Antes de ligar para Zach e fazer arranjos para ler o testamento, procurei o nome do escritório de advocacia, para ter certeza de que toda essa situação era legítima.

Descobri que havia de fato uma empresa com esse nome, e Zach era um advogado licenciado que atuava no grande estado da Geórgia. E não havia queixas contra ele ou contra o escritório de advocacia. Tudo autêntico.

Liguei para o número que Zach me deu.

"Jameson e Jameson, como posso ajudá-lo?" Uma senhora com um sotaque sulista forte atendeu o telefone. Algum tipo de assistente, presumi.

"Oi, meu nome é Maggie Frazier e preciso falar com Zach, por favor."

"Então você é Mag... quero dizer, sim, senhora, só um minuto. Eu vou chamá-lo." A assistente me colocou em espera antes que eu pudesse perguntar o que ela quis dizer.

"Zach falando."

"Aqui é a Maggie. Por que sua assistente sabe quem eu sou?" Eu não confiava nela.

"Ela provavelmente viu seu nome em alguns arquivos e o reconheceu", Zach não parecia alarmado, mas eu estava.

"Eu gostaria de marcar um horário para a leitura do testamento", eu disse tão calma e equilibrada quanto consegui. Ficar emotiva não tornaria isso mais fácil.

"Sim, senhora", Zach disse, tornando difícil manter a calma. Para com essa coisa de senhora ~, pensei~. Eu sou uma adulta, assim como você. Posso até ser mais nova que você, advogado.~ ~

"Eu poderia me encontrar com você daqui a dois dias, se você quiser. Ou algum tempo depois disso. Por ser uma cidade pequena, geralmente consigo reorganizar minha agenda para atender às necessidades dos meus clientes."

Eu sabia que precisaria de um dia para chegar lá, então o dia seguinte funcionaria.

"Bem, vamos acabar logo com isso, então. Fica marcado depois de amanhã", eu disse. Ele me deu o endereço da empresa, que era o mesmo listado online.

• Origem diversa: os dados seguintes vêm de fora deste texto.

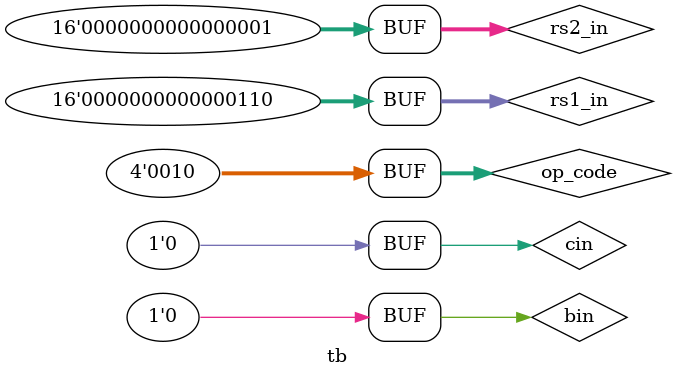
<source format=sv>
`include"design.sv"
module tb;
  reg [15:0] rs1_in,rs2_in;
  reg [3:0] op_code;
  reg cin,bin;
  wire [15:0]result;
  top t1(.op_code(op_code),.rs1_in(rs1_in),.cin(cin),.bin(bin),.rs2_in(rs2_in),.result(result));
  initial begin
    rs1_in=16'b110;
    rs2_in=16'b001;
    op_code=4'b10;
    cin=0;
    bin=0;
    $monitor("rs1_in=%0d rs2_in=%0d  op_code=%0p result=%0p",rs1_in,rs2_in,op_code,result);
  end
endmodule

</source>
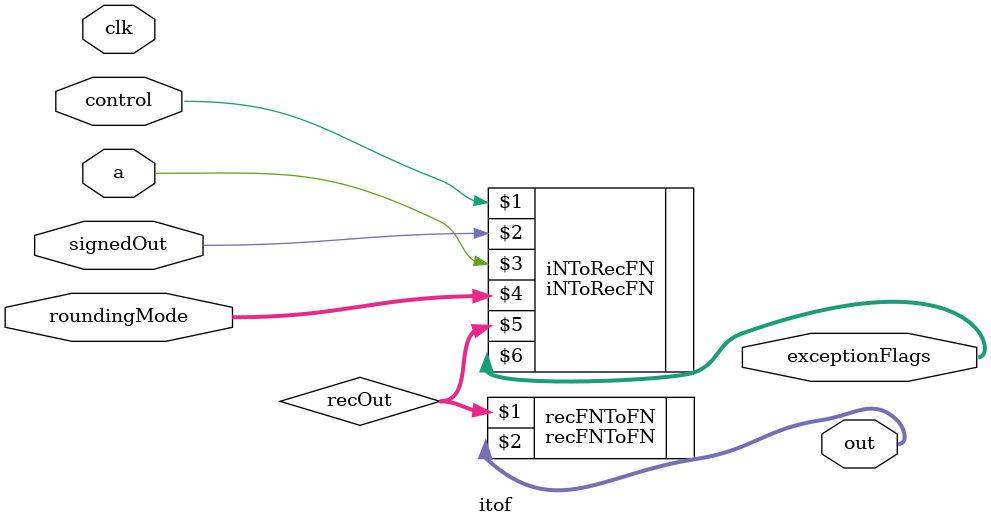
<source format=v>
/*
Author: Sugandha Tiwari
Description: Int to Float Module using Hardfloat
*/

module itof#(parameter integer expWidth = 3, parameter integer sigWidth = 3, parameter integer intWidth = 1) (
        clk,
        control,
        a,
        roundingMode,
        signedOut,
        out,
        exceptionFlags
    );
    
    input clk;
    input control;
    input [intWidth-1:0] a;
    input [2:0] roundingMode;
    input signedOut;
    output [(expWidth + sigWidth-1):0] out;
    output [4:0] exceptionFlags;
    
    wire [(expWidth + sigWidth):0] recOut;

    iNToRecFN#(intWidth, expWidth, sigWidth) iNToRecFN(control, signedOut, a, roundingMode, recOut, exceptionFlags);
    
    recFNToFN#(expWidth, sigWidth) recFNToFN(recOut, out);
    
endmodule

</source>
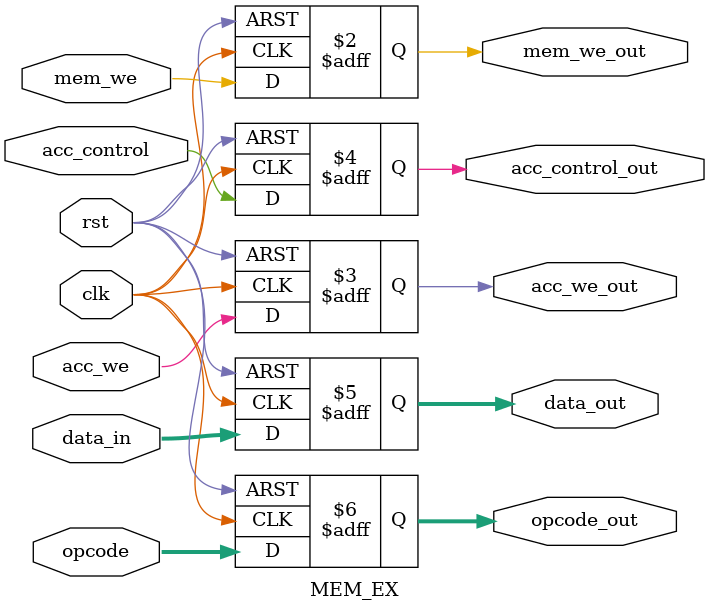
<source format=sv>
module MEM_EX(
    input logic clk,
    input logic rst,
    input logic [7:0] data_in,
    input logic mem_we, acc_we, acc_control,
    input logic [2:0] opcode,
    output logic mem_we_out, acc_we_out, acc_control_out,
    output logic [7:0] data_out,
    output logic [2:0] opcode_out
);
    always_ff @(posedge clk or posedge rst) begin
        if (rst) begin
            data_out <= 8'b0;
            mem_we_out <= 1'b0;
            acc_we_out <= 1'b0;
            acc_control_out <= 1'b0;
            opcode_out <= 3'b0;
        end else begin
            data_out <= data_in;
            mem_we_out <= mem_we;
            acc_we_out <= acc_we;
            acc_control_out <= acc_control;
            opcode_out <= opcode;
        end
    end
endmodule
</source>
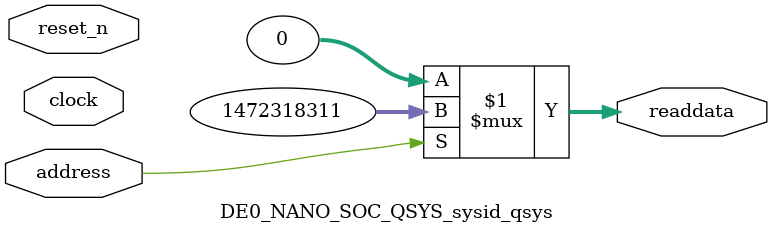
<source format=v>

`timescale 1ns / 1ps
// synthesis translate_on

// turn off superfluous verilog processor warnings 
// altera message_level Level1 
// altera message_off 10034 10035 10036 10037 10230 10240 10030 

module DE0_NANO_SOC_QSYS_sysid_qsys (
               // inputs:
                address,
                clock,
                reset_n,

               // outputs:
                readdata
             )
;

  output  [ 31: 0] readdata;
  input            address;
  input            clock;
  input            reset_n;

  wire    [ 31: 0] readdata;
  //control_slave, which is an e_avalon_slave
  assign readdata = address ? 1472318311 : 0;

endmodule




</source>
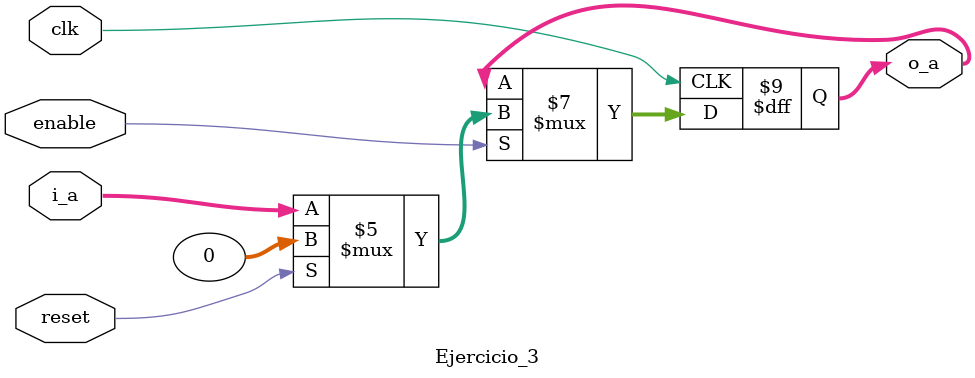
<source format=v>
`timescale 1ns / 1ps
module Ejercicio_3
	#( parameter N = 32
		)
	(	input wire [N-1:0]i_a,
		output reg [N-1:0]o_a,
		input wire enable,
		input wire reset,
		input wire clk
	);

always @(posedge clk)
begin
if (enable == 1)
	if (reset == 1)
		o_a <= 0;
	else	
		o_a<=i_a;

end

endmodule

</source>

"Vejo você em breve", disse Zach.

Na manhã seguinte, vasculhei o fundo do meu armário e escavei minha mala de debaixo de uma pilha de sapatos que não via a luz do dia há anos.

Arrumei um monte de roupas de verão junto com alguns itens de higiene essenciais. Joguei alguns livros que comecei, mas não terminei. Talvez eu encontrasse tempo.

Ao sair pela porta, ocorreu-me o pensamento: Vou ligar para a mamãe e dizer que vou sair da cidade. A compreensão surgiu, e um tsunami de tristeza caiu sobre mim. Caramba, o luto é uma merda.

Levei minha mala para fora e para o meu carro. Digitei o nome do escritório de advocacia de Zach para obter o endereço, que coloquei no GPS do meu telefone.

Uma rápida parada no posto de gasolina para lanches e reabastecimento, e eu cairia na estrada.